Abstract

Relative expression factors (REFs) are used to scale in vitro transporter kinetic data via in vitro–in vivo extrapolation linked to physiologically based pharmacokinetic (IVIVE-PBPK) models to clinical observations. Primarily two techniques to quantify transporter protein expression are available, immunoblotting and liquid chromatography–tandem mass spectrometry. Literature-collated REFs ranged from 0.4 to 5.1 and 1.1 to 90 for intestinal P-glycoprotein (P-gp) and breast cancer resistance protein (BCRP), respectively. The impact of using human jejunum–Caco-2 REFs for P-gp (REF_iP-gp) and BCRP (REF_iBCRP), generated from the same samples and using different proteomic methodologies from independent laboratories, on PBPK outcomes was assessed. A 5-fold decrease in REF_iP-gp for a single oral dose of digoxin resulted in a 1.19- and 1.31-fold higher plasma area under the curve and C_max, respectively.
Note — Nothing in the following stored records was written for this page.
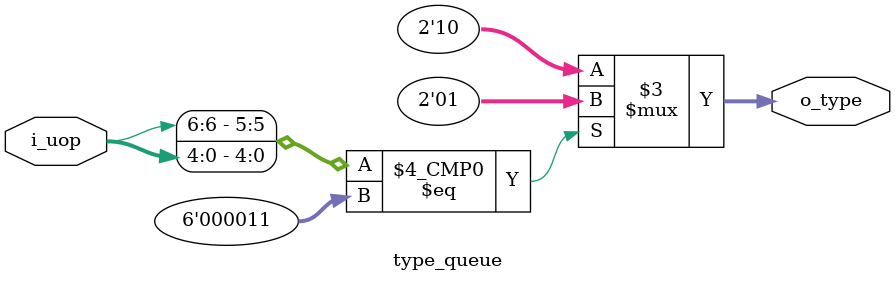
<source format=v>
module decode #(parameter WIDTH_BRM = 6)
              (output reg [14:0]      o_regs,
               output reg [ 9:0]      o_func,
               output reg [ 4:0]      o_ctrl,
               output     [31:0]      o_imm,
               output reg             o_en_j,
               output [WIDTH_BRM-1:0] o_brmask,
               input wire             i_en_j,
               input [WIDTH_BRM-1:0]  i_brmask,
               input wire             i_en,
               input wire [31:0]      i_instr,
               input wire             i_imask);

`include "src/IType.v"

wire [2:0] ImmSrc;

reg [4:0] drd, drs1, drs2;
reg [2:0] funct3;
reg [6:0] funct7;
wire [1:0] queue;

assign o_brmask = i_en_j ? i_brmask + 1 : i_brmask;

always @(i_instr[6:0])
begin
	case (i_instr[6:0])
		7'b1100011: o_en_j = 1;
		7'b1101111: o_en_j = 1;
		7'b1100111: o_en_j = 1;
		default:    o_en_j = 0;
	endcase
end

InstrDecoder m_decode(.o_ImmSrc(ImmSrc),
                      .i_Op(i_instr[6:0]));

signExtend m_signEntend(.o_data(o_imm),
                        .i_en(ImmSrc),
                        .i_data(i_instr[31:7]));

type_queue m_type_queue(.o_type(queue),
                        .i_uop(i_instr[6:0]));

always @(*)
begin
	drd  = i_instr[11:7];
	drs1 = i_instr[19:15];
	drs2 = i_instr[24:20];

	funct7 = i_instr[31:25];
	funct3 = i_instr[14:12];

	o_ctrl = { queue, i_en };

	case(ImmSrc)
		RT:
		begin
			o_regs = { drd, drs2, drs1 };
			o_func = { funct7, funct3 };
		end
		IT:
		begin
			o_regs = { drd, 5'b0, drs1 };
			/*
			need check SLLI SRLI SRAI	
			*/
			o_func = { 7'b0, funct3 };
		end
		ST:
		begin
			o_regs = { 5'b0, drs2, drs1 };
			o_func = { 7'b0, funct3 };
		end
		BT:
		begin
			o_regs = { 5'b0, drs2, drs1 };
			o_func = { 7'b0, funct3 };
		end
		UT:
		begin
			o_regs = { drd, 5'b0, 5'b0 };
			o_func = { 7'b0, 3'b0 };
		end
		JT:
		begin
			o_regs = { drd, 5'b0, 5'b0 };
			o_func = { 7'b0, 3'b0 };
		end
		default:
		begin
			o_regs = { 5'b0, 5'b0, 5'b0 };
			o_func = { 7'b0, 3'b0 };
		end
	endcase

	if (!i_imask) begin
		o_regs = { 5'b0, 5'b0, 5'b0 };
		o_func = { 7'b0, 3'b0 };
	end
end

endmodule

module type_queue(output reg [1:0] o_type,
                  input      [6:0] i_uop);

localparam [1:0] MEMQ = 2'b01, ALUQ = 2'b10;

always @(*)
begin
	casez (i_uop)
	7'b0?00011: o_type = MEMQ;
//	7'b1100011: o_type =
//	7'b1101111: o_type =
//	7'b1100111: o_type =
	default:    o_type = ALUQ;
	endcase
end

endmodule


</source>
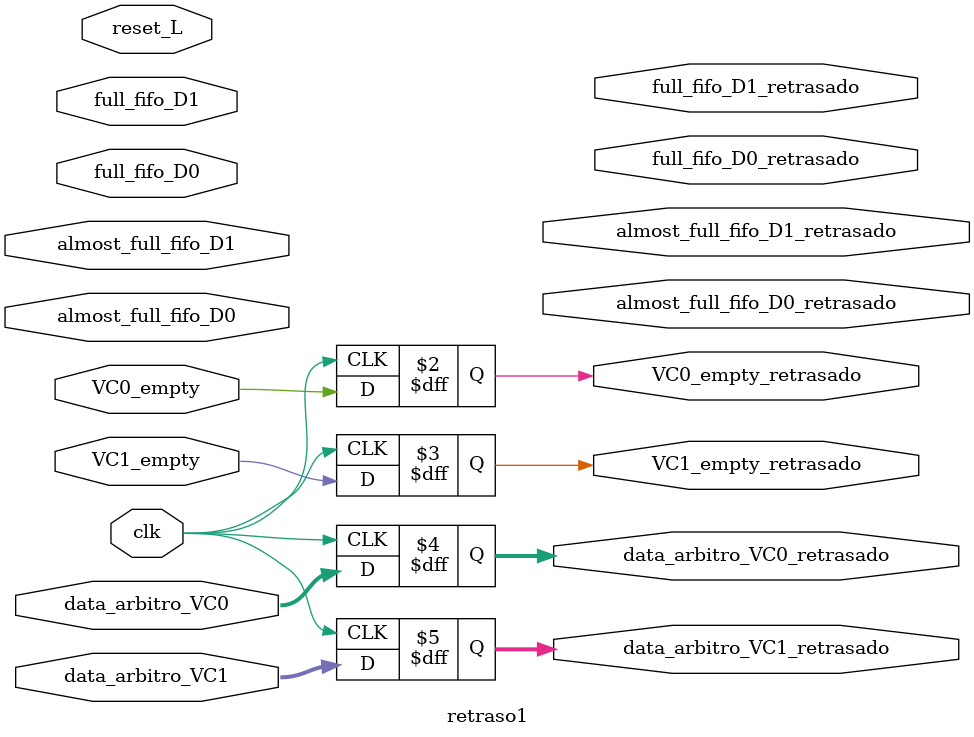
<source format=v>
module retraso1(input VC0_empty, VC1_empty, full_fifo_D0, full_fifo_D1, almost_full_fifo_D0, almost_full_fifo_D1,  clk, reset_L,
                input [5:0] data_arbitro_VC0, data_arbitro_VC1,
				output reg VC0_empty_retrasado, VC1_empty_retrasado, full_fifo_D0_retrasado, full_fifo_D1_retrasado, almost_full_fifo_D0_retrasado, almost_full_fifo_D1_retrasado,
                output reg [5:0] data_arbitro_VC0_retrasado, data_arbitro_VC1_retrasado
				);
					

	always@(posedge clk) begin

		VC0_empty_retrasado <= VC0_empty;
		VC1_empty_retrasado <= VC1_empty;
		data_arbitro_VC0_retrasado [5:0] <= data_arbitro_VC0 [5:0]; 
		data_arbitro_VC1_retrasado [5:0] <= data_arbitro_VC1 [5:0]; 

	end


endmodule
</source>
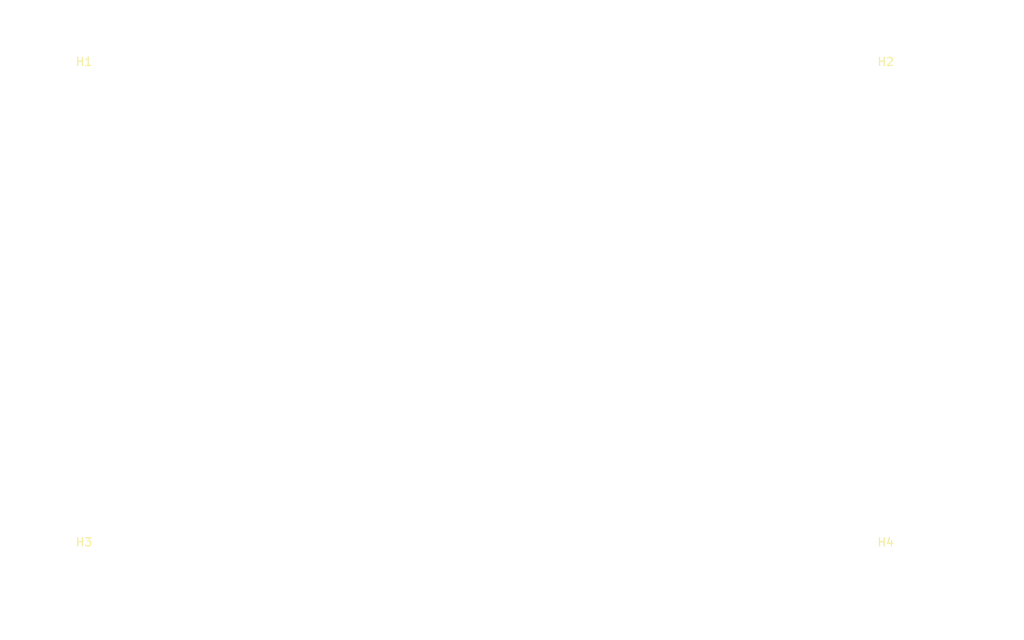
<source format=kicad_pcb>
(kicad_pcb (version 20210228) (generator pcbnew)

  (general
    (thickness 1.6)
  )

  (paper "A4")
  (title_block
    (title "Enter Title On Page Setting Dialog")
    (rev "1")
    (company "KiCAD")
  )

  (layers
    (0 "F.Cu" signal)
    (31 "B.Cu" signal)
    (32 "B.Adhes" user "B.Adhesive")
    (33 "F.Adhes" user "F.Adhesive")
    (34 "B.Paste" user)
    (35 "F.Paste" user)
    (36 "B.SilkS" user "B.Silkscreen")
    (37 "F.SilkS" user "F.Silkscreen")
    (38 "B.Mask" user)
    (39 "F.Mask" user)
    (40 "Dwgs.User" user "User.Drawings")
    (41 "Cmts.User" user "User.Comments")
    (42 "Eco1.User" user "User.Eco1")
    (43 "Eco2.User" user "User.Eco2")
    (44 "Edge.Cuts" user)
    (45 "Margin" user)
    (46 "B.CrtYd" user "B.Courtyard")
    (47 "F.CrtYd" user "F.Courtyard")
    (48 "B.Fab" user)
    (49 "F.Fab" user)
  )

  (setup
    (stackup
      (layer "F.SilkS" (type "Top Silk Screen"))
      (layer "F.Paste" (type "Top Solder Paste"))
      (layer "F.Mask" (type "Top Solder Mask") (color "Red") (thickness 0.01))
      (layer "F.Cu" (type "copper") (thickness 0.035))
      (layer "dielectric 1" (type "core") (thickness 1.51) (material "FR4") (epsilon_r 4.5) (loss_tangent 0.02))
      (layer "B.Cu" (type "copper") (thickness 0.035))
      (layer "B.Mask" (type "Bottom Solder Mask") (color "Red") (thickness 0.01))
      (layer "B.Paste" (type "Bottom Solder Paste"))
      (layer "B.SilkS" (type "Bottom Silk Screen"))
      (copper_finish "None")
      (dielectric_constraints no)
    )
    (pad_to_mask_clearance 0)
    (pcbplotparams
      (layerselection 0x00010f0_ffffffff)
      (disableapertmacros false)
      (usegerberextensions true)
      (usegerberattributes true)
      (usegerberadvancedattributes false)
      (creategerberjobfile false)
      (svguseinch false)
      (svgprecision 6)
      (excludeedgelayer true)
      (plotframeref false)
      (viasonmask false)
      (mode 1)
      (useauxorigin false)
      (hpglpennumber 1)
      (hpglpenspeed 20)
      (hpglpendiameter 15.000000)
      (dxfpolygonmode true)
      (dxfimperialunits true)
      (dxfusepcbnewfont true)
      (psnegative false)
      (psa4output false)
      (plotreference true)
      (plotvalue true)
      (plotinvisibletext false)
      (sketchpadsonfab false)
      (subtractmaskfromsilk true)
      (outputformat 4)
      (mirror false)
      (drillshape 0)
      (scaleselection 1)
      (outputdirectory "")
    )
  )


  (net 0 "")

  (footprint "MountingHole:MountingHole_3.2mm_M3" (layer "F.Cu") (at 89 58.000001))

  (footprint "MountingHole:MountingHole_3.2mm_M3" (layer "F.Cu") (at 198 58.000001))

  (footprint "MountingHole:MountingHole_3.2mm_M3" (layer "F.Cu") (at 89 117.000001))

  (footprint "MountingHole:MountingHole_3.2mm_M3" (layer "F.Cu") (at 198 117.000001))

  (gr_line (start 84 53.000001) (end 84 122.000001) (layer "Edge.Cuts") (width 0.00254) (locked) (tstamp 4be0f1a7-7d04-41f3-bd57-d14a5dc57b07))
  (gr_line (start 84 122.000001) (end 203 122.000001) (layer "Edge.Cuts") (width 0.00254) (locked) (tstamp dec4dca8-621c-4eaa-ba38-deb51afef88b))
  (gr_line (start 203 53.000001) (end 84 53.000001) (layer "Edge.Cuts") (width 0.00254) (locked) (tstamp f512fa2e-80fc-450b-a765-178a46c34815))
  (gr_line (start 203 53.000001) (end 203 122.000001) (layer "Edge.Cuts") (width 0.00254) (locked) (tstamp fe803ae9-782b-4fcf-9ebf-587cafc7b587))
  (gr_text "NO CONNECTORS ON THIS SIDE" (at 143.5 123.500001) (layer "Cmts.User") (tstamp c0ccc48a-b0af-4083-b1c6-5f30baf3e46b)
    (effects (font (size 1.5 1.5) (thickness 0.3)))
  )
  (gr_text "NO CONNECTORS ON THIS SIDE" (at 143.5 51.600001) (layer "Cmts.User") (tstamp e645bc2d-11b6-4c86-9947-4cf289a20c1c)
    (effects (font (size 1.5 1.5) (thickness 0.3)))
  )
  (dimension (type aligned) (layer "Dwgs.User") (tstamp 53c1a64b-04f4-4c62-989c-e1aa8343ca75)
    (pts (xy 84 122.000001) (xy 203 122.000001))
    (height 6.299999)
    (gr_text "119.0 mm" (at 143.5 127.15) (layer "Dwgs.User") (tstamp 53c1a64b-04f4-4c62-989c-e1aa8343ca75)
      (effects (font (size 1 1) (thickness 0.15)))
    )
    (format (units 3) (units_format 1) (precision 1))
    (style (thickness 0.1) (arrow_length 1.27) (text_position_mode 0) (extension_height 0.58642) (extension_offset 0.5) keep_text_aligned)
  )
  (dimension (type aligned) (layer "Dwgs.User") (tstamp 5608e6f4-6079-4806-ada0-73b1e6361a5c)
    (pts (xy 203 53.000001) (xy 203 122.000001))
    (height -4.4)
    (gr_text "69.0 mm" (at 206.25 87.500001 90) (layer "Dwgs.User") (tstamp 5608e6f4-6079-4806-ada0-73b1e6361a5c)
      (effects (font (size 1 1) (thickness 0.15)))
    )
    (format (units 3) (units_format 1) (precision 1))
    (style (thickness 0.1) (arrow_length 1.27) (text_position_mode 0) (extension_height 0.58642) (extension_offset 0.5) keep_text_aligned)
  )

  (zone (net 0) (net_name "") (layers F&B.Cu) (tstamp 62923c21-a6a9-4f3e-b31a-8524418a7388) (name "KEEPOUT_AREA") (hatch edge 0.508)
    (connect_pads (clearance 0))
    (min_thickness 0.254)
    (keepout (tracks not_allowed) (vias not_allowed) (pads not_allowed ) (copperpour not_allowed) (footprints not_allowed))
    (fill (thermal_gap 0.508) (thermal_bridge_width 0.508))
    (polygon
      (pts
        (xy 203 57.000001)
        (xy 84 57.000001)
        (xy 84 53.000001)
        (xy 203 53.000001)
      )
    )
  )
  (zone (net 0) (net_name "") (layers F&B.Cu) (tstamp 6bf14dd0-01bb-4fd1-a6e4-be5d2e3d83fc) (name "KEEPOUT_AREA") (hatch edge 0.508)
    (connect_pads (clearance 0))
    (min_thickness 0.254)
    (keepout (tracks not_allowed) (vias not_allowed) (pads not_allowed ) (copperpour not_allowed) (footprints not_allowed))
    (fill (thermal_gap 0.508) (thermal_bridge_width 0.508))
    (polygon
      (pts
        (xy 203 122.000001)
        (xy 84 122.000001)
        (xy 84 118.000001)
        (xy 203 118.000001)
      )
    )
  )
)

</source>
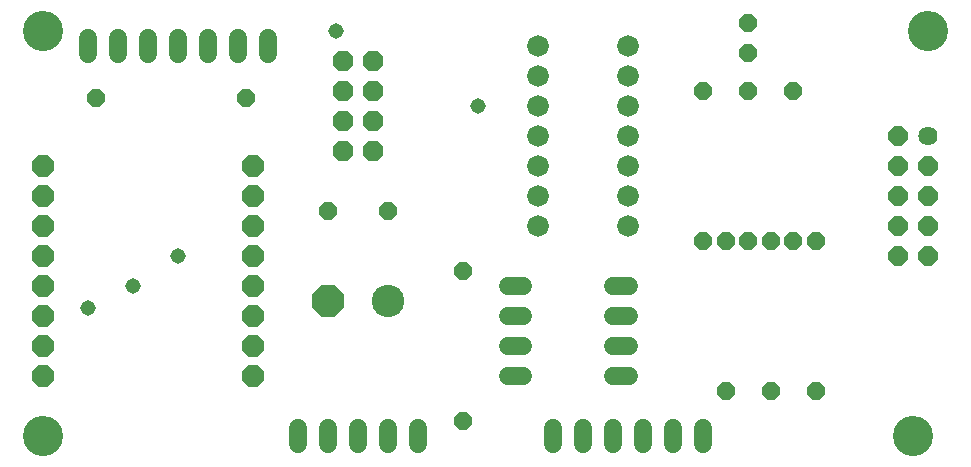
<source format=gbs>
G75*
%MOIN*%
%OFA0B0*%
%FSLAX25Y25*%
%IPPOS*%
%LPD*%
%AMOC8*
5,1,8,0,0,1.08239X$1,22.5*
%
%ADD10C,0.13398*%
%ADD11C,0.06000*%
%ADD12C,0.06400*%
%ADD13OC8,0.06400*%
%ADD14C,0.07200*%
%ADD15OC8,0.06000*%
%ADD16OC8,0.07400*%
%ADD17OC8,0.06800*%
%ADD18C,0.10800*%
%ADD19OC8,0.10800*%
%ADD20C,0.05156*%
D10*
X0016800Y0021800D03*
X0016800Y0156800D03*
X0306800Y0021800D03*
X0311800Y0156800D03*
D11*
X0212000Y0071800D02*
X0206800Y0071800D01*
X0206800Y0061800D02*
X0212000Y0061800D01*
X0212000Y0051800D02*
X0206800Y0051800D01*
X0206800Y0041800D02*
X0212000Y0041800D01*
X0216800Y0024400D02*
X0216800Y0019200D01*
X0206800Y0019200D02*
X0206800Y0024400D01*
X0196800Y0024400D02*
X0196800Y0019200D01*
X0186800Y0019200D02*
X0186800Y0024400D01*
X0176800Y0041800D02*
X0171600Y0041800D01*
X0171600Y0051800D02*
X0176800Y0051800D01*
X0176800Y0061800D02*
X0171600Y0061800D01*
X0171600Y0071800D02*
X0176800Y0071800D01*
X0141800Y0024400D02*
X0141800Y0019200D01*
X0131800Y0019200D02*
X0131800Y0024400D01*
X0121800Y0024400D02*
X0121800Y0019200D01*
X0111800Y0019200D02*
X0111800Y0024400D01*
X0101800Y0024400D02*
X0101800Y0019200D01*
X0226800Y0019200D02*
X0226800Y0024400D01*
X0236800Y0024400D02*
X0236800Y0019200D01*
X0091800Y0149200D02*
X0091800Y0154400D01*
X0081800Y0154400D02*
X0081800Y0149200D01*
X0071800Y0149200D02*
X0071800Y0154400D01*
X0061800Y0154400D02*
X0061800Y0149200D01*
X0051800Y0149200D02*
X0051800Y0154400D01*
X0041800Y0154400D02*
X0041800Y0149200D01*
X0031800Y0149200D02*
X0031800Y0154400D01*
D12*
X0311800Y0121800D03*
D13*
X0301800Y0121800D03*
X0301800Y0111800D03*
X0311800Y0111800D03*
X0311800Y0101800D03*
X0301800Y0101800D03*
X0301800Y0091800D03*
X0311800Y0091800D03*
X0311800Y0081800D03*
X0301800Y0081800D03*
D14*
X0211800Y0091800D03*
X0211800Y0101800D03*
X0211800Y0111800D03*
X0211800Y0121800D03*
X0211800Y0131800D03*
X0211800Y0141800D03*
X0211800Y0151800D03*
X0181800Y0151800D03*
X0181800Y0141800D03*
X0181800Y0131800D03*
X0181800Y0121800D03*
X0181800Y0111800D03*
X0181800Y0101800D03*
X0181800Y0091800D03*
D15*
X0156800Y0076800D03*
X0131800Y0096800D03*
X0111800Y0096800D03*
X0084300Y0134300D03*
X0034300Y0134300D03*
X0236800Y0136800D03*
X0251800Y0136800D03*
X0266800Y0136800D03*
X0251800Y0149300D03*
X0251800Y0159300D03*
X0251800Y0086800D03*
X0244300Y0086800D03*
X0236800Y0086800D03*
X0259300Y0086800D03*
X0266800Y0086800D03*
X0274300Y0086800D03*
X0274300Y0036800D03*
X0259300Y0036800D03*
X0244300Y0036800D03*
X0156800Y0026800D03*
D16*
X0086800Y0041800D03*
X0086800Y0051800D03*
X0086800Y0061800D03*
X0086800Y0071800D03*
X0086800Y0081800D03*
X0086800Y0091800D03*
X0086800Y0101800D03*
X0086800Y0111800D03*
X0016800Y0111800D03*
X0016800Y0101800D03*
X0016800Y0091800D03*
X0016800Y0081800D03*
X0016800Y0071800D03*
X0016800Y0061800D03*
X0016800Y0051800D03*
X0016800Y0041800D03*
D17*
X0116800Y0116800D03*
X0126800Y0116800D03*
X0126800Y0126800D03*
X0116800Y0126800D03*
X0116800Y0136800D03*
X0126800Y0136800D03*
X0126800Y0146800D03*
X0116800Y0146800D03*
D18*
X0131800Y0066800D03*
D19*
X0111800Y0066800D03*
D20*
X0061800Y0081800D03*
X0046800Y0071800D03*
X0031800Y0064300D03*
X0161800Y0131800D03*
X0114300Y0156800D03*
M02*

</source>
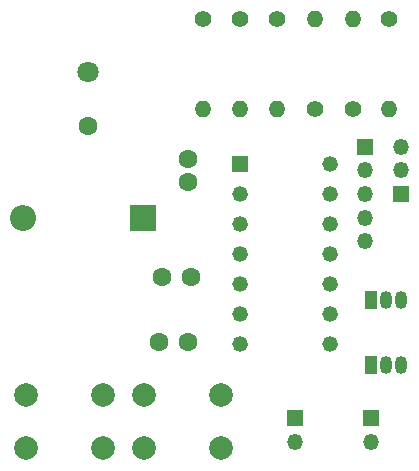
<source format=gbr>
%TF.GenerationSoftware,KiCad,Pcbnew,9.0.0*%
%TF.CreationDate,2025-03-19T20:29:17+00:00*%
%TF.ProjectId,gloves dryer,676c6f76-6573-4206-9472-7965722e6b69,rev?*%
%TF.SameCoordinates,Original*%
%TF.FileFunction,Soldermask,Bot*%
%TF.FilePolarity,Negative*%
%FSLAX46Y46*%
G04 Gerber Fmt 4.6, Leading zero omitted, Abs format (unit mm)*
G04 Created by KiCad (PCBNEW 9.0.0) date 2025-03-19 20:29:17*
%MOMM*%
%LPD*%
G01*
G04 APERTURE LIST*
%ADD10C,1.600000*%
%ADD11R,1.350000X1.350000*%
%ADD12O,1.350000X1.350000*%
%ADD13C,1.400000*%
%ADD14O,1.400000X1.400000*%
%ADD15R,1.050000X1.500000*%
%ADD16O,1.050000X1.500000*%
%ADD17R,1.320800X1.320800*%
%ADD18C,1.320800*%
%ADD19C,1.800000*%
%ADD20R,2.200000X2.200000*%
%ADD21O,2.200000X2.200000*%
%ADD22C,2.000000*%
G04 APERTURE END LIST*
D10*
%TO.C,C1*%
X177500000Y-66000000D03*
X177500000Y-64000000D03*
%TD*%
%TO.C,C2*%
X175250000Y-74000000D03*
X177750000Y-74000000D03*
%TD*%
D11*
%TO.C,J1*%
X195500000Y-67000000D03*
D12*
X195500000Y-65000000D03*
X195500000Y-63000000D03*
%TD*%
D13*
%TO.C,R2*%
X194500000Y-52190000D03*
D14*
X194500000Y-59810000D03*
%TD*%
D13*
%TO.C,R5*%
X181850000Y-52190000D03*
D14*
X181850000Y-59810000D03*
%TD*%
D13*
%TO.C,R3*%
X188200000Y-59800000D03*
D14*
X188200000Y-52180000D03*
%TD*%
D11*
%TO.C,J7*%
X193000000Y-86000000D03*
D12*
X193000000Y-88000000D03*
%TD*%
D11*
%TO.C,J5*%
X186500000Y-86000000D03*
D12*
X186500000Y-88000000D03*
%TD*%
D15*
%TO.C,Q1*%
X192960000Y-81500000D03*
D16*
X194230000Y-81500000D03*
X195500000Y-81500000D03*
%TD*%
D17*
%TO.C,U1*%
X181880000Y-64500000D03*
D18*
X181880000Y-67040000D03*
X181880000Y-69580000D03*
X181880000Y-72120000D03*
X181880000Y-74660000D03*
X181880000Y-77200000D03*
X181880000Y-79740000D03*
X189500000Y-79740000D03*
X189500000Y-77200000D03*
X189500000Y-74660000D03*
X189500000Y-72120000D03*
X189500000Y-69580000D03*
X189500000Y-67040000D03*
X189500000Y-64500000D03*
%TD*%
D11*
%TO.C,J6*%
X192500000Y-63000000D03*
D12*
X192500000Y-65000000D03*
X192500000Y-67000000D03*
X192500000Y-69000000D03*
X192500000Y-71000000D03*
%TD*%
D13*
%TO.C,R6*%
X178700000Y-52190000D03*
D14*
X178700000Y-59810000D03*
%TD*%
D13*
%TO.C,R4*%
X185000000Y-52190000D03*
D14*
X185000000Y-59810000D03*
%TD*%
D19*
%TO.C,J4*%
X169000000Y-56700000D03*
D10*
X169000000Y-61200000D03*
%TD*%
%TO.C,C3*%
X175000000Y-79500000D03*
X177500000Y-79500000D03*
%TD*%
D20*
%TO.C,D1*%
X173660000Y-69000000D03*
D21*
X163500000Y-69000000D03*
%TD*%
D22*
%TO.C,SW1*%
X173750000Y-84000000D03*
X180250000Y-84000000D03*
X173750000Y-88500000D03*
X180250000Y-88500000D03*
%TD*%
D13*
%TO.C,R1*%
X191400000Y-59800000D03*
D14*
X191400000Y-52180000D03*
%TD*%
D15*
%TO.C,Q2*%
X193000000Y-76000000D03*
D16*
X194270000Y-76000000D03*
X195540000Y-76000000D03*
%TD*%
D22*
%TO.C,SW2*%
X163750000Y-84000000D03*
X170250000Y-84000000D03*
X163750000Y-88500000D03*
X170250000Y-88500000D03*
%TD*%
M02*

</source>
All generated REF_iP-gp values led to simulated digoxin C_max values within observed ranges; however, combining kinetic data generated from a different laboratory with the 5-fold lower REF_iP-gp could not recover a digoxin-rifampicin drug-drug interaction, emphasizing the necessity to obtain transporter-specific kinetic estimates and REFs from the same in vitro system. For a theoretical BCRP compound, with absorption taking place primarily in the jejunum, a decrease in the REF_iBCRP from 2.22 (University of Manchester) to 1.11 (Bertin Pharma) promoted proximal intestinal absorption while delaying t_max 1.44-fold. Laboratory-specific differences in REF may lead to different IVIVE-PBPK outcomes. To understand the mechanisms underlying projected pharmacokinetic liabilities, it is important to assess the potential impact of bias on the generation of REFs on an interindividual basis within a target population.